Rex Douglas, postdoctoral researcher, Department of Mathematics; and Asif Shakeel, postdoctoral researcher, Department of Mathematics

Quick and accurate crisis assessment is critical to saving lives and allocating limited disaster response resources in the events of large scale human displacement, often the unexpected and sudden consequence of manmade and natural disasters. Rex Douglas and Asif Shakeel’s research project uses high-resolution satellite imagery to steadfastly identify and track refugee concentrations in both disaster relief and early warning scenarios, specifically detecting temporary shelters in places that are remote or dangerous for ground observers. The researchers also seek to develop and train a classifier for the automatic identification of temporary structures.

“Big Pixel Hackathon*”

Gordon Hanson, professor, GPS

CGT spearheaded its first-ever hackathon May 23, 2015 giving 35 students unprecedented access to DigitalGlobe Basecamp, the largest private collection of high-resolution satellite imagery on earth that comprises 15 year’s worth of millions of square kilometers of current and archived imagery. Master’s and Ph.D. candidates were tasked with defining an important policy question and then brainstorming how satellite imagery can be used to resolve it. The event gleaned insights into how to measure the growth of urban slums in poor countries and the impact of natural disasters on water quality in cities as well as how to identify illegal fishing in the Caribbean and how to find boats engaged in human trafficking in the Mediterranean.

“Applying satellite imagery to land degradation, groundwater resources and cityscapes*”

Jennifer Burney, assistant professor, GPS

Jennifer Burney has her hands in three research projects incorporating high-resolution satellite imagery. The first closely examines the physical structure of cities in an attempt to understand the actual economies of scale that emerge as cities form and grow. Through this effort, Burney aims to develop a database of several hundred cities as a prototype for this analysis. Burney also is assessing semi-arid ecosystems to develop density maps to be ground- truthed and linked to farm-level management data. Lastly, she seeks to alleviate the cost of geophysical surveys for community-based development of groundwater resources. Launching this project in sub-saharan Africa, she will use satellite imagery in lieu of ground-based resistive measurements to identify high-likelihood-of-success locations for new borewells.

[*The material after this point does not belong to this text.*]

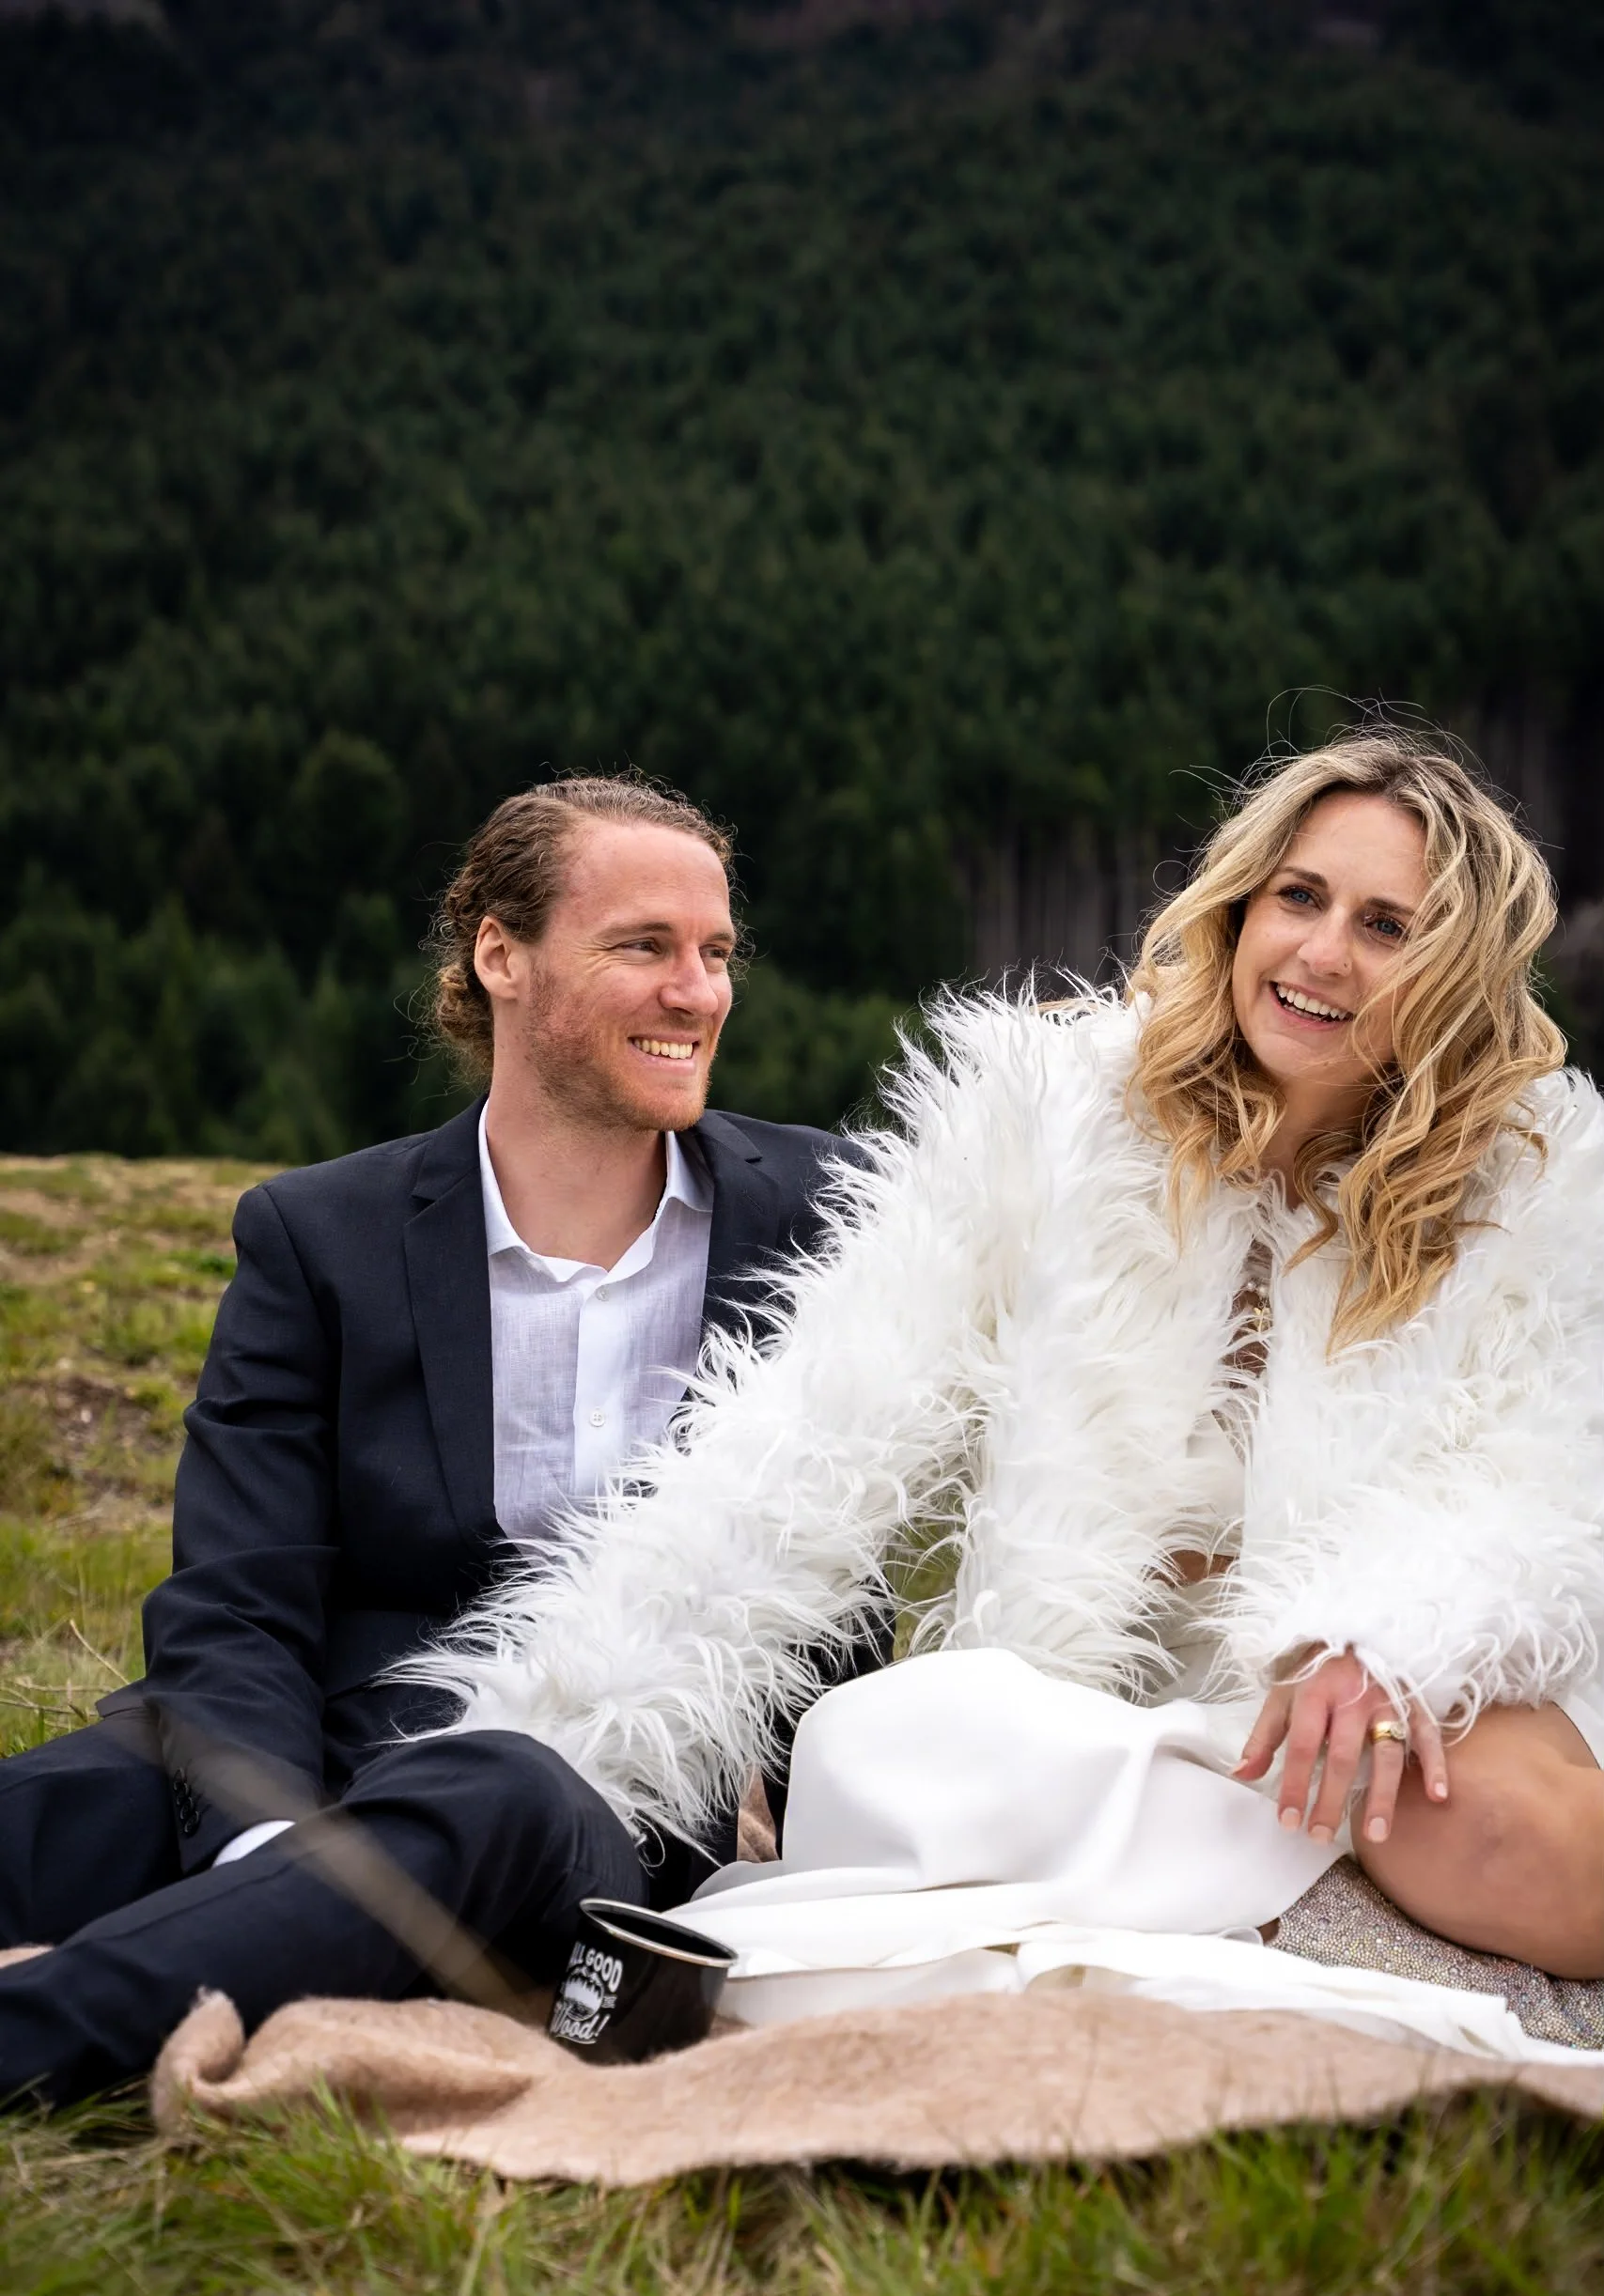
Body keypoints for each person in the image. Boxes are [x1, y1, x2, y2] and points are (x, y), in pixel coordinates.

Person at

“California and China Collaborating on Clean Energy and Combating Climate Change”

As the two largest emitters of greenhouse gases, the U.S. and China are facing the challenge of transforming fossil fuel–based energy systems into clean, 21st century energy systems that reduce emissions amid expanding economic opportunities. This new report from the Asia Society’s Center on U.S.-China Relations and Asia Society’s Northern California Center was drafted in partnership with The Annenberg Foundation Trust at Sunnylands and acts as a resource to learn about the vital partnerships already taking place between California and China on clean energy and to combat climate change. The report was made possible via funding from CGT, Rockefeller Brothers Fund, Energy Foundation, International Council on Clean Transportation and Energy and Environmental Economics.

*Supported by the Big Pixel Initiative, a technology partnership with DigitalGlobe Foundation made possible through funding from CGT and UC San Diego’s Qualcomm Institute.